Page-level text extractions

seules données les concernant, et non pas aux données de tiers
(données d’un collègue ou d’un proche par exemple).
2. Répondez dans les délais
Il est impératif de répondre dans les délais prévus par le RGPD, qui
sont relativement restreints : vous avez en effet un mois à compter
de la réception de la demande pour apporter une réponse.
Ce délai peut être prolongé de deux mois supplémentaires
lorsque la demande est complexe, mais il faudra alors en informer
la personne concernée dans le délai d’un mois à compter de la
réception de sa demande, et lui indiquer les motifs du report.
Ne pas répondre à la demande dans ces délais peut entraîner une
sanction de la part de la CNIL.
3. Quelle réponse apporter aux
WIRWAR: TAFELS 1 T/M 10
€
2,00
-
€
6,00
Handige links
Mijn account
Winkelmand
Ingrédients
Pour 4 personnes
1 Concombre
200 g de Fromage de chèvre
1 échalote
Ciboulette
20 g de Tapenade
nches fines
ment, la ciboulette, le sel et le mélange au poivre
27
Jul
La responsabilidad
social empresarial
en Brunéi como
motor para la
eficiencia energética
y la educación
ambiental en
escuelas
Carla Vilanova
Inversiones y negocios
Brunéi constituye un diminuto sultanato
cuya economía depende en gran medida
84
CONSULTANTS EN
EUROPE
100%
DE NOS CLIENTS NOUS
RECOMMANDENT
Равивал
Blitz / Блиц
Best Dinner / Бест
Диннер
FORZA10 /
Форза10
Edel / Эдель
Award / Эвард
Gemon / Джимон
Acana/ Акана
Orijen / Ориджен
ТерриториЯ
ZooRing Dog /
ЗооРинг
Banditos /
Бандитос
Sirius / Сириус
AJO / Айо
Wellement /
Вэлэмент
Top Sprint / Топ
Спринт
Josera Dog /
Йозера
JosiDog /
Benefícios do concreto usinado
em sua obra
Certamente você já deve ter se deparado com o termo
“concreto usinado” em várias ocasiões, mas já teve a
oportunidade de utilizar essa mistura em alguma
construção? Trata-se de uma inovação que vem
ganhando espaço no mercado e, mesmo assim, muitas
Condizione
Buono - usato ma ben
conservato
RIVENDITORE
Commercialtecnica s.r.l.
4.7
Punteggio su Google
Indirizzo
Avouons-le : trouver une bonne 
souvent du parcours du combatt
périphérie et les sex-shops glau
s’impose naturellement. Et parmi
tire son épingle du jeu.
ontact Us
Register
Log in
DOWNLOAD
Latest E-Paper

Job
Please write out, exactly as they appear above, only the lines in the stretch from the line with "lorsque la demande" through the line with "tire son épingle du jeu.".

Response below
lorsque la demande est complexe, mais il faudra alors en informer
la personne concernée dans le délai d’un mois à compter de la
réception de sa demande, et lui indiquer les motifs du report.
Ne pas répondre à la demande dans ces délais peut entraîner une
sanction de la part de la CNIL.
3. Quelle réponse apporter aux
WIRWAR: TAFELS 1 T/M 10
€
2,00
-
€
6,00
Handige links
Mijn account
Winkelmand
Ingrédients
Pour 4 personnes
1 Concombre
200 g de Fromage de chèvre
1 échalote
Ciboulette
20 g de Tapenade
nches fines
ment, la ciboulette, le sel et le mélange au poivre
27
Jul
La responsabilidad
social empresarial
en Brunéi como
motor para la
eficiencia energética
y la educación
ambiental en
escuelas
Carla Vilanova
Inversiones y negocios
Brunéi constituye un diminuto sultanato
cuya economía depende en gran medida
84
CONSULTANTS EN
EUROPE
100%
DE NOS CLIENTS NOUS
RECOMMANDENT
Равивал
Blitz / Блиц
Best Dinner / Бест
Диннер
FORZA10 /
Форза10
Edel / Эдель
Award / Эвард
Gemon / Джимон
Acana/ Акана
Orijen / Ориджен
ТерриториЯ
ZooRing Dog /
ЗооРинг
Banditos /
Бандитос
Sirius / Сириус
AJO / Айо
Wellement /
Вэлэмент
Top Sprint / Топ
Спринт
Josera Dog /
Йозера
JosiDog /
Benefícios do concreto usinado
em sua obra
Certamente você já deve ter se deparado com o termo
“concreto usinado” em várias ocasiões, mas já teve a
oportunidade de utilizar essa mistura em alguma
construção? Trata-se de uma inovação que vem
ganhando espaço no mercado e, mesmo assim, muitas
Condizione
Buono - usato ma ben
conservato
RIVENDITORE
Commercialtecnica s.r.l.
4.7
Punteggio su Google
Indirizzo
Avouons-le : trouver une bonne 
souvent du parcours du combatt
périphérie et les sex-shops glau
s’impose naturellement. Et parmi
tire son épingle du jeu.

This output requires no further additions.